Perhaps there is another thread in which you've already discussed this concept. Let me know and I'll respond wherever you think works best in keeping the strings of thought together.
[Sorry haven't been contributing frequently. Great vacation. Lousy weather. Time limited. Etc.]
Posted by: Chairm | August 19, 2004 at 03:42 PM
>>Examine the evidence beyond your own tonnage of associates. [Just kidding around.]
Can you truly claim that single children felt "no lack" due to their being only-children? From a sociological viewpoint, the ad hoc network of non-related children are, for a lone-child, substitutes for siblings. (Both those never born and those removed by death or circumstance.)
You simply claimed the only children felt lack of siblings strongly, providing no basis. It contradicts my experience-- I know many only children and they don't seem to have experienced any lack. If, as you suggest, all these other networks do indeed successfully fill whatever essential function you attribute to siblings, I should think there would be no feeling of lack.
>>>>> "There is a big difference between missing someone who was once in your life and missing someone who never existed or who you never knew"
How would you describe that difference?
We were describing siblings. I had a friend who was murdered in highschool. She was the oldest daughter in a family of five. The entire family was devastated and grieved profoundly. The mother and father ended up in counseling to manage their grief. This is entirely different from what would have occurred had she never been born.
You cannot infer how one feels about never knowing someone from how they feel when they lose the very specific individual who they lost. The feelings are different.

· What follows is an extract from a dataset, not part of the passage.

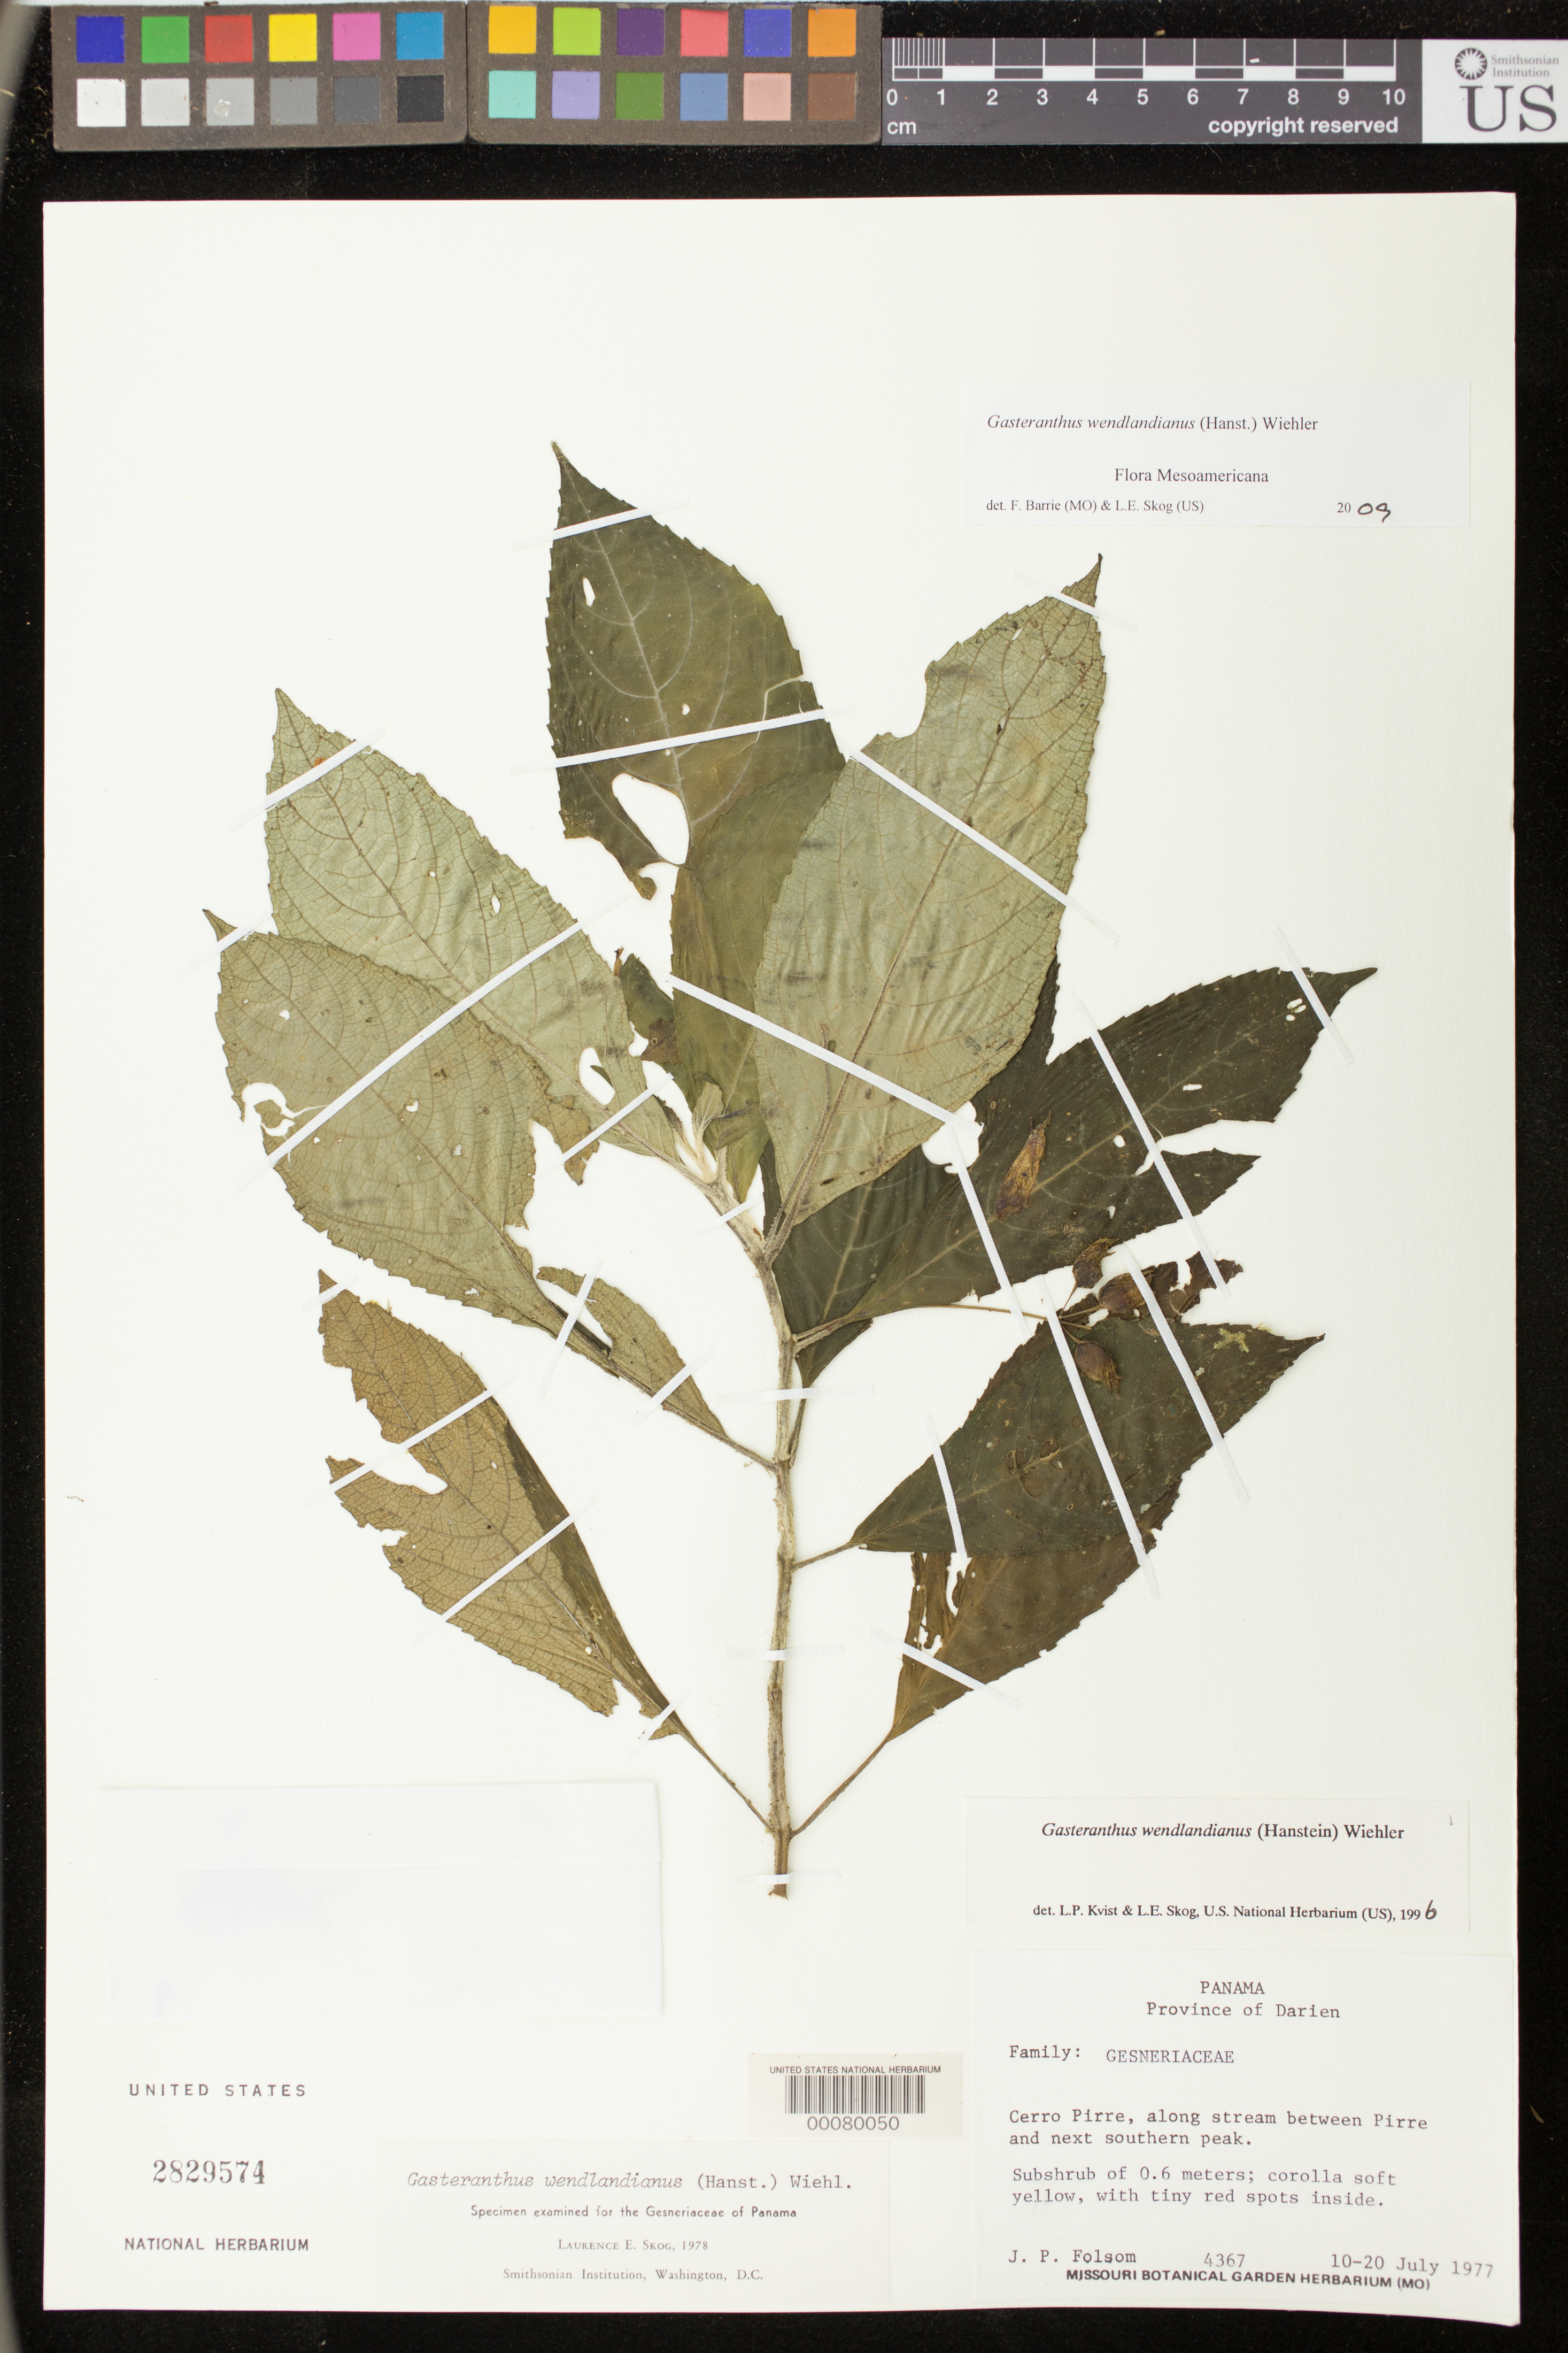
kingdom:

Posted by: lucia | August 20, 2004 at 08:51 AM
Chairm,
I apologize in that I was away for several months and neglected this. I'll respond now, if you don't mind.
Can you articulate the fundamental reasons that humankind exists as both men and women?
No. I cannot articulate reasons why humankind exists as it does in any respect. I do not know why are we all so different on so many levels, and yet why in spite of that we share one humanity.
Or in terms of peer pressure, can you assuredly articulate the whys and hows of the influence of age cohorts on boys as they grow-up?
I cannot. But nor do I try to justify any discrimination based on peer pressure.